4.4)、对于手势掩模中Alpha值为1的像素，用RGB值覆盖窗口背景值，对于Alpha值为0的像素，依然保留窗口背景值。也可以采用三维渲染引擎如OpenGL中的glDrawPixels函数，将手势掩模直接透明叠加绘制在屏幕上，该函数绘制时，对于手势掩模中Alpha值为0的依然保持背景色。4.4) For pixels with an Alpha value of 1 in the gesture mask, cover the window background value with RGB values, and for pixels with an Alpha value of 0, still retain the window background value. It is also possible to use a 3D rendering engine such as the glDrawPixels function in OpenGL to directly and transparently overlay and draw the gesture mask on the screen. When this function is drawn, the background color of the gesture mask with an Alpha value of 0 is still maintained.

本发明公开了一种手势交互式视频场景中基于单目视觉的3D模型嵌入方法，通过单目场景深度重建进行手势与模型的遮挡判断，然后对3D模型进行无缝嵌入。具体技术路线如图1所示。The invention discloses a 3D model embedding method based on monocular vision in a gesture interactive video scene. The occlusion judgment of the gesture and the model is performed through the depth reconstruction of the monocular scene, and then the 3D model is seamlessly embedded. The specific technical route is shown in Figure 1.
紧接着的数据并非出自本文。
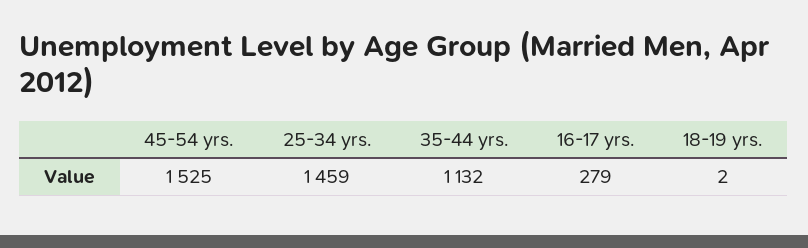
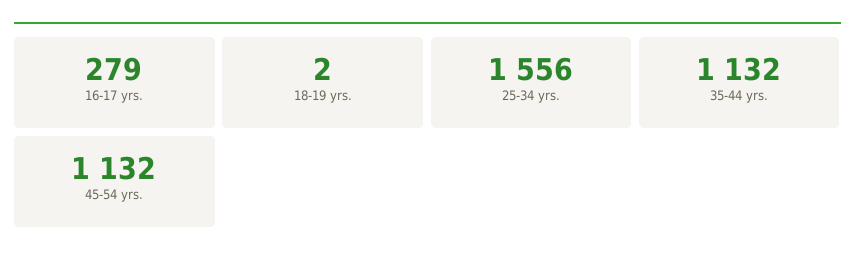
45-54 yrs.: 1525 -> 1132
25-34 yrs.: 1459 -> 1556

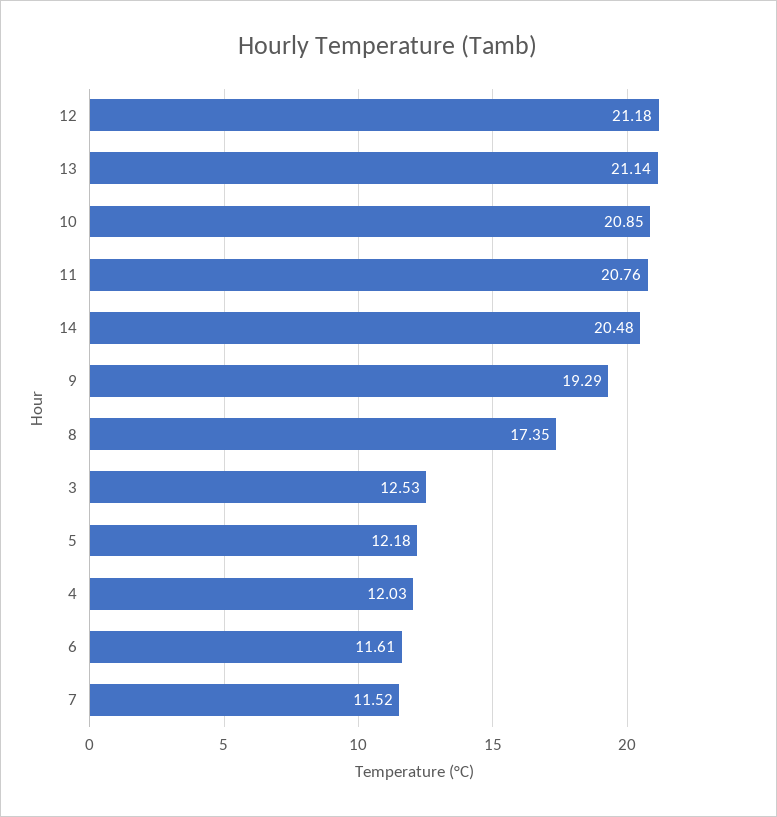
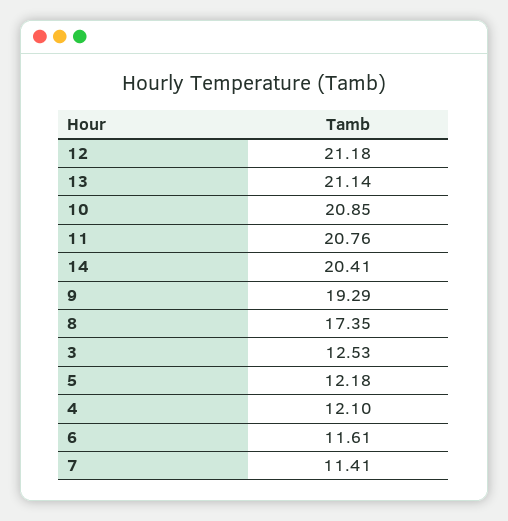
14: 20.48 -> 20.41
4: 12.03 -> 12.1
7: 11.52 -> 11.41

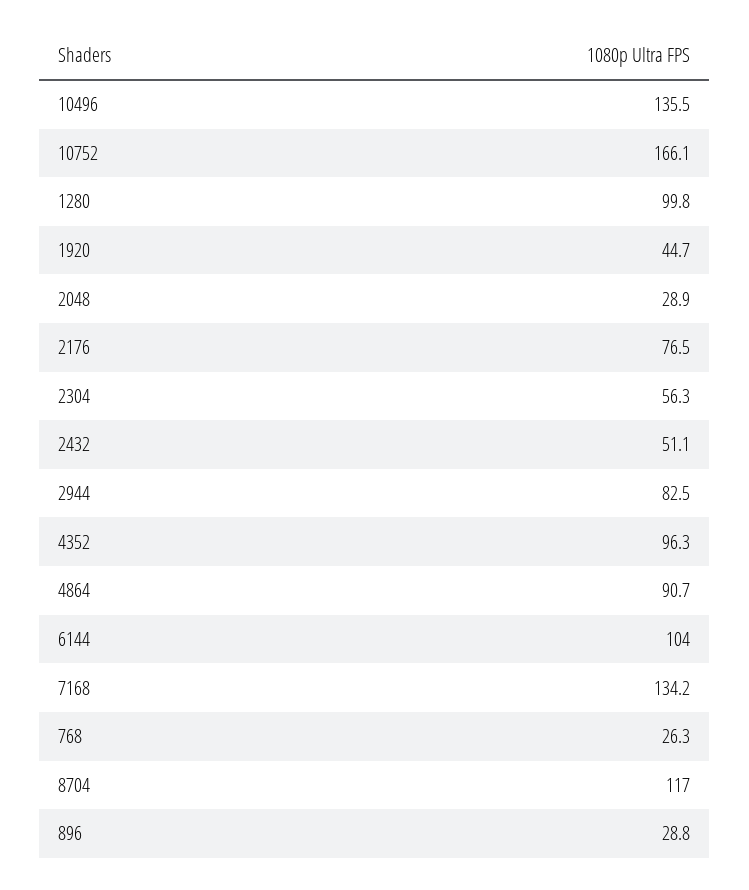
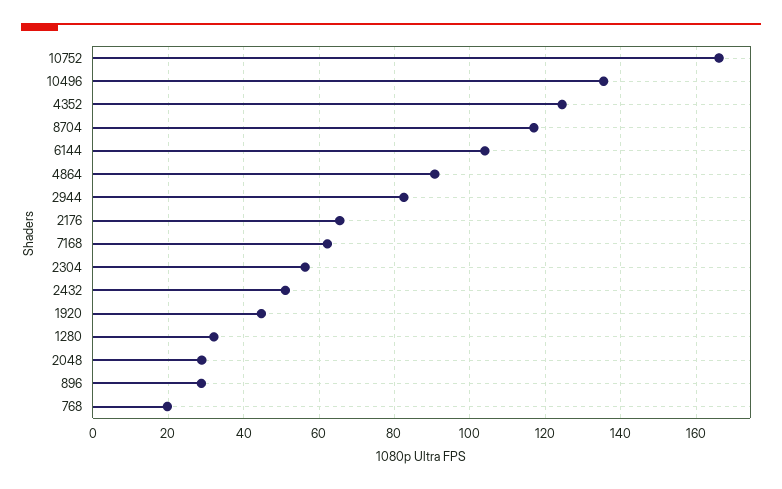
1280: 99.8 -> 32
2176: 76.5 -> 66
4352: 96.3 -> 124
7168: 134.2 -> 62
768: 26.3 -> 20

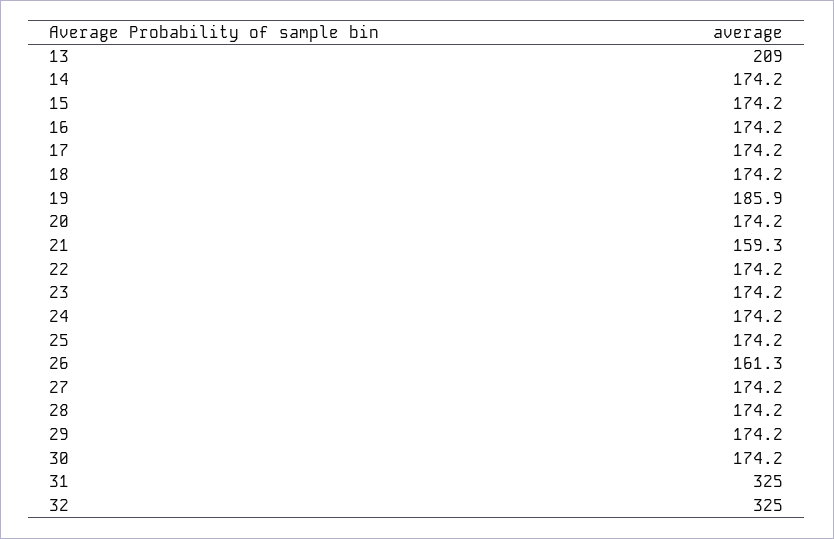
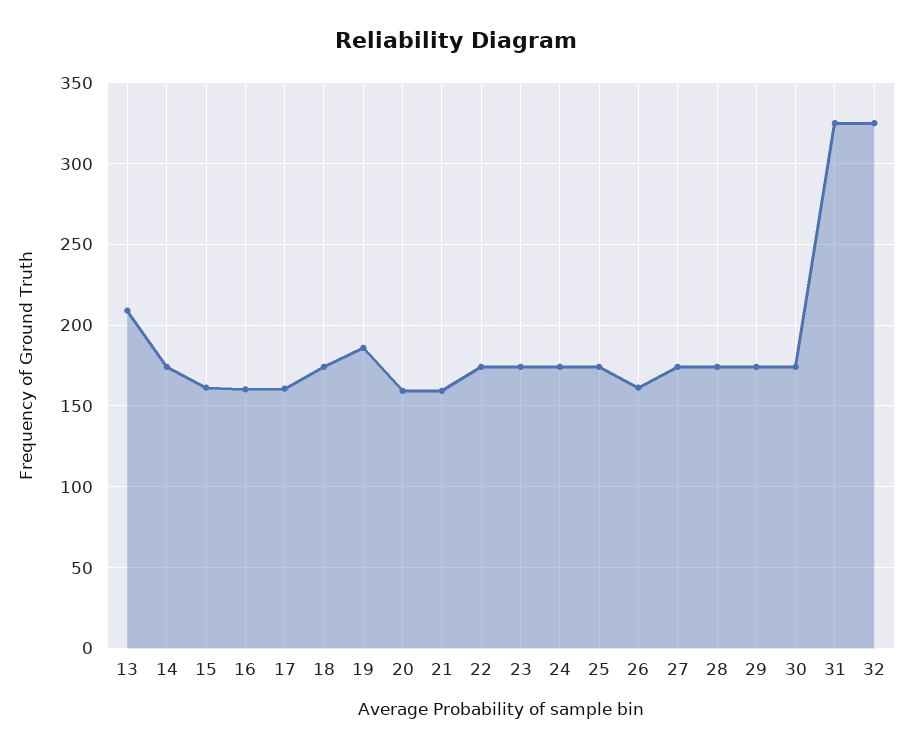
15: 174.2 -> 160
16: 174.2 -> 160
17: 174.2 -> 160
20: 174.2 -> 160

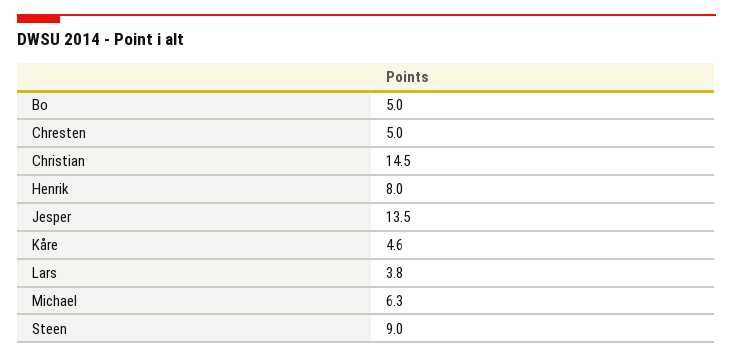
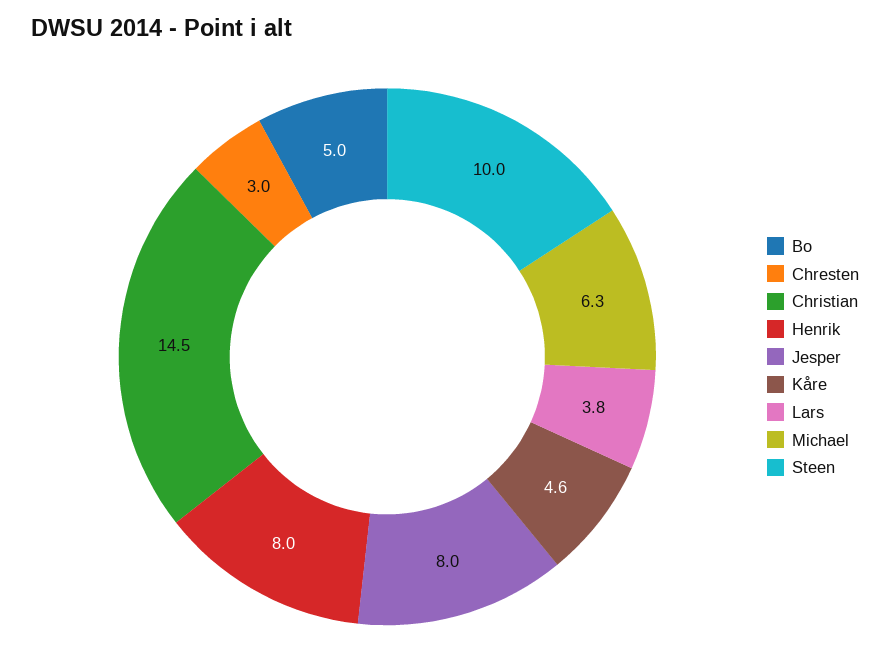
Chresten: 5 -> 3
Jesper: 13.5 -> 8
Steen: 9 -> 10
步骤1，单目场景深度重建：Step 1, monocular scene depth reconstruction:

对当前帧进行场景深度重建，生成场景深度，如图2所示，为遮挡关系的判断提供基础；Perform scene depth reconstruction on the current frame to generate scene depth, as shown in Figure 2, to provide a basis for judging the occlusion relationship;

步骤2，精细手势提取：Step 2, fine gesture extraction:

首先对当前帧进行手势检测与定位，得到手势检测框的位置与范围，然后提取前景，把前景和手势检测框的共同部分作为手势部分，然后再进行去噪处理得到精细手势掩模，如图3所示；First, perform gesture detection and positioning on the current frame to obtain the position and range of the gesture detection frame, then extract the foreground, use the common part of the foreground and the gesture detection frame as the gesture part, and then perform denoising processing to obtain a fine gesture mask, as shown in the figure 3 shown;

步骤3，3D模型渲染：Step 3, 3D model rendering:

首先绘制视频作为背景，然后渲染3D模型到背景，最后在手势遮挡3D模型的部分重新绘制该部分视频；First draw the video as the background, then render the 3D model to the background, and finally redraw the part of the video where the gesture blocks the 3D model;

步骤4，遮挡判断及手势再绘制：Step 4, occlusion judgment and gesture redrawing:

对步骤2提取的精细手势掩模，通过步骤1产生的场景深度图和步骤3得到的模型深度图进行遮挡判断，具体流程如图4所示，然后进行遮挡手势的再绘制，从而形成3D模型无缝嵌入效果，如图5所示。For the fine gesture mask extracted in step 2, the occlusion judgment is performed through the scene depth map generated in step 1 and the model depth map obtained in step 3. The specific process is shown in Figure 4, and then the occlusion gesture is redrawn to form a 3D model Seamless embedding effect, as shown in Figure 5.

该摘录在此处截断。